> **What the exercise asks**: Pull out every line of text from the records below and reproduce each one word for word, in its original order.

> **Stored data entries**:
· · · · ·

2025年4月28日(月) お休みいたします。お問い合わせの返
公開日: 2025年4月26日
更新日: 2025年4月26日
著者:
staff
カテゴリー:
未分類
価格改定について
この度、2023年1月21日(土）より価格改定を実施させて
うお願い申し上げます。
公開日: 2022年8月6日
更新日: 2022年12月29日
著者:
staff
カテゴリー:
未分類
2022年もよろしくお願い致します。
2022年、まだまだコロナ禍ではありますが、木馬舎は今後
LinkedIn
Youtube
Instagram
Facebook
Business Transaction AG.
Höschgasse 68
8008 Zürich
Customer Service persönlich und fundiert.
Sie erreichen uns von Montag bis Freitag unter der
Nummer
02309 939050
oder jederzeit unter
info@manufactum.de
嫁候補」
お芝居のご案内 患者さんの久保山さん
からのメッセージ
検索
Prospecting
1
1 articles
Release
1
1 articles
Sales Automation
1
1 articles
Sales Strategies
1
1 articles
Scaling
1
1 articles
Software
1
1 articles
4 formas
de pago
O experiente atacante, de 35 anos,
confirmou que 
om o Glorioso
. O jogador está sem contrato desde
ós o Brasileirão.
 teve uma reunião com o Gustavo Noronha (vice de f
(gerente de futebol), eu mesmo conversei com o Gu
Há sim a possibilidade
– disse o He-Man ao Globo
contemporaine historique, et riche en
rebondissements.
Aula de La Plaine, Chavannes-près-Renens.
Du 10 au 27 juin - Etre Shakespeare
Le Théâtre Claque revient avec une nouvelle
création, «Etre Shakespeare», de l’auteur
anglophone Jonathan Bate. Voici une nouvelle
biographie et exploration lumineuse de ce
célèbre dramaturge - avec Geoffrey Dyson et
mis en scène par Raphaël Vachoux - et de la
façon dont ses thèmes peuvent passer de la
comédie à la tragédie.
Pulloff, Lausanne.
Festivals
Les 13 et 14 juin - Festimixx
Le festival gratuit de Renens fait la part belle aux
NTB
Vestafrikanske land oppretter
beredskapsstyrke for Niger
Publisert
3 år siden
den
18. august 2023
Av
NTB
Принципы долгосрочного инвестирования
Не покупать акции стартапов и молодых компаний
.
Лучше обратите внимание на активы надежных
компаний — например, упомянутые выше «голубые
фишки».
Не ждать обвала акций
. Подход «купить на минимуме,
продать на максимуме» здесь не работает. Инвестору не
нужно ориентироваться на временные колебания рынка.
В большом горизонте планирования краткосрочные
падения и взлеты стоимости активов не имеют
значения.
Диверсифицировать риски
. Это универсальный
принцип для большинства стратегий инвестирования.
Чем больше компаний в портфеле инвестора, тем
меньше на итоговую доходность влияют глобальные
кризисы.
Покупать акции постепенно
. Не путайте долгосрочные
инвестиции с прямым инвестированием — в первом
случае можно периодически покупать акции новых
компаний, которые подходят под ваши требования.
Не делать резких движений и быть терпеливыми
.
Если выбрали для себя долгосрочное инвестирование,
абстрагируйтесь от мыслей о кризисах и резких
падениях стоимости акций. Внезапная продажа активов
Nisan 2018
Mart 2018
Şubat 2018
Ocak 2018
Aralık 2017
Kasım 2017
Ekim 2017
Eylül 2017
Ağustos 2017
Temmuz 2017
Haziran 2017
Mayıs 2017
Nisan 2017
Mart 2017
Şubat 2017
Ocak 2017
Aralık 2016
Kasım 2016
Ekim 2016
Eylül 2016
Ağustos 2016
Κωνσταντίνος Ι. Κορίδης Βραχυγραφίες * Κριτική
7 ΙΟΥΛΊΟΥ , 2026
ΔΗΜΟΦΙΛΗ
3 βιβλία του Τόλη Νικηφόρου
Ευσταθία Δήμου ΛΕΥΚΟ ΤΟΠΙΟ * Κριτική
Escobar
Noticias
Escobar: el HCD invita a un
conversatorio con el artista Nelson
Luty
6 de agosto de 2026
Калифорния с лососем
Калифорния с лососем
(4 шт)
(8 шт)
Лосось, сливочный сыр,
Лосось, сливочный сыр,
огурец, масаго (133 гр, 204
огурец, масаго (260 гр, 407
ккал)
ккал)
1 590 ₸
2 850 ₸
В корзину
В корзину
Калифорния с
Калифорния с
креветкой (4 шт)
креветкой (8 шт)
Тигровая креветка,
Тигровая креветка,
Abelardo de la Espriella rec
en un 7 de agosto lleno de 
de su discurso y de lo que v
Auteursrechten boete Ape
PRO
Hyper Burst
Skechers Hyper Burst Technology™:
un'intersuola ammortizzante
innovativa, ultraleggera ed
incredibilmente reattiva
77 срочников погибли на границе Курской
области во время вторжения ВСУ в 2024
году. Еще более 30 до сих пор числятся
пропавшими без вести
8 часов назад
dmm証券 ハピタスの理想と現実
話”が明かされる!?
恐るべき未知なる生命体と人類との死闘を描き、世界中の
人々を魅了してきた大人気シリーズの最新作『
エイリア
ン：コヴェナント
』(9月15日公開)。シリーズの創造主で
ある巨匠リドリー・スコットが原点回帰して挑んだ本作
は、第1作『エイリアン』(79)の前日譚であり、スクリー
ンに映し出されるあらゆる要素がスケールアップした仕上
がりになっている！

· · · · ·

> **Exercise answer**:
2025年4月28日(月) お休みいたします。お問い合わせの返
公開日: 2025年4月26日
更新日: 2025年4月26日
著者:
staff
カテゴリー:
未分類
価格改定について
この度、2023年1月21日(土）より価格改定を実施させて
うお願い申し上げます。
公開日: 2022年8月6日
更新日: 2022年12月29日
著者:
staff
カテゴリー:
未分類
2022年もよろしくお願い致します。
2022年、まだまだコロナ禍ではありますが、木馬舎は今後
LinkedIn
Youtube
Instagram
Facebook
Business Transaction AG.
Höschgasse 68
8008 Zürich
Customer Service persönlich und fundiert.
Sie erreichen uns von Montag bis Freitag unter der
Nummer
02309 939050
oder jederzeit unter
info@manufactum.de
嫁候補」
お芝居のご案内 患者さんの久保山さん
からのメッセージ
検索
Prospecting
1
1 articles
Release
1
1 articles
Sales Automation
1
1 articles
Sales Strategies
1
1 articles
Scaling
1
1 articles
Software
1
1 articles
4 formas
de pago
O experiente atacante, de 35 anos,
confirmou que 
om o Glorioso
. O jogador está sem contrato desde
ós o Brasileirão.
 teve uma reunião com o Gustavo Noronha (vice de f
(gerente de futebol), eu mesmo conversei com o Gu
Há sim a possibilidade
– disse o He-Man ao Globo
contemporaine historique, et riche en
rebondissements.
Aula de La Plaine, Chavannes-près-Renens.
Du 10 au 27 juin - Etre Shakespeare
Le Théâtre Claque revient avec une nouvelle
création, «Etre Shakespeare», de l’auteur
anglophone Jonathan Bate. Voici une nouvelle
biographie et exploration lumineuse de ce
célèbre dramaturge - avec Geoffrey Dyson et
mis en scène par Raphaël Vachoux - et de la
façon dont ses thèmes peuvent passer de la
comédie à la tragédie.
Pulloff, Lausanne.
Festivals
Les 13 et 14 juin - Festimixx
Le festival gratuit de Renens fait la part belle aux
NTB
Vestafrikanske land oppretter
beredskapsstyrke for Niger
Publisert
3 år siden
den
18. august 2023
Av
NTB
Принципы долгосрочного инвестирования
Не покупать акции стартапов и молодых компаний
.
Лучше обратите внимание на активы надежных
компаний — например, упомянутые выше «голубые
фишки».
Не ждать обвала акций
. Подход «купить на минимуме,
продать на максимуме» здесь не работает. Инвестору не
нужно ориентироваться на временные колебания рынка.
В большом горизонте планирования краткосрочные
падения и взлеты стоимости активов не имеют
значения.
Диверсифицировать риски
. Это универсальный
принцип для большинства стратегий инвестирования.
Чем больше компаний в портфеле инвестора, тем
меньше на итоговую доходность влияют глобальные
кризисы.
Покупать акции постепенно
. Не путайте долгосрочные
инвестиции с прямым инвестированием — в первом
случае можно периодически покупать акции новых
компаний, которые подходят под ваши требования.
Не делать резких движений и быть терпеливыми
.
Если выбрали для себя долгосрочное инвестирование,
абстрагируйтесь от мыслей о кризисах и резких
падениях стоимости акций. Внезапная продажа активов
Nisan 2018
Mart 2018
Şubat 2018
Ocak 2018
Aralık 2017
Kasım 2017
Ekim 2017
Eylül 2017
Ağustos 2017
Temmuz 2017
Haziran 2017
Mayıs 2017
Nisan 2017
Mart 2017
Şubat 2017
Ocak 2017
Aralık 2016
Kasım 2016
Ekim 2016
Eylül 2016
Ağustos 2016
Κωνσταντίνος Ι. Κορίδης Βραχυγραφίες * Κριτική
7 ΙΟΥΛΊΟΥ , 2026
ΔΗΜΟΦΙΛΗ
3 βιβλία του Τόλη Νικηφόρου
Ευσταθία Δήμου ΛΕΥΚΟ ΤΟΠΙΟ * Κριτική
Escobar
Noticias
Escobar: el HCD invita a un
conversatorio con el artista Nelson
Luty
6 de agosto de 2026
Калифорния с лососем
Калифорния с лососем
(4 шт)
(8 шт)
Лосось, сливочный сыр,
Лосось, сливочный сыр,
огурец, масаго (133 гр, 204
огурец, масаго (260 гр, 407
ккал)
ккал)
1 590 ₸
2 850 ₸
В корзину
В корзину
Калифорния с
Калифорния с
креветкой (4 шт)
креветкой (8 шт)
Тигровая креветка,
Тигровая креветка,
Abelardo de la Espriella rec
en un 7 de agosto lleno de 
de su discurso y de lo que v
Auteursrechten boete Ape
PRO
Hyper Burst
Skechers Hyper Burst Technology™:
un'intersuola ammortizzante
innovativa, ultraleggera ed
incredibilmente reattiva
77 срочников погибли на границе Курской
области во время вторжения ВСУ в 2024
году. Еще более 30 до сих пор числятся
пропавшими без вести
8 часов назад
dmm証券 ハピタスの理想と現実
話”が明かされる!?
恐るべき未知なる生命体と人類との死闘を描き、世界中の
人々を魅了してきた大人気シリーズの最新作『
エイリア
ン：コヴェナント
』(9月15日公開)。シリーズの創造主で
ある巨匠リドリー・スコットが原点回帰して挑んだ本作
は、第1作『エイリアン』(79)の前日譚であり、スクリー
ンに映し出されるあらゆる要素がスケールアップした仕上
がりになっている！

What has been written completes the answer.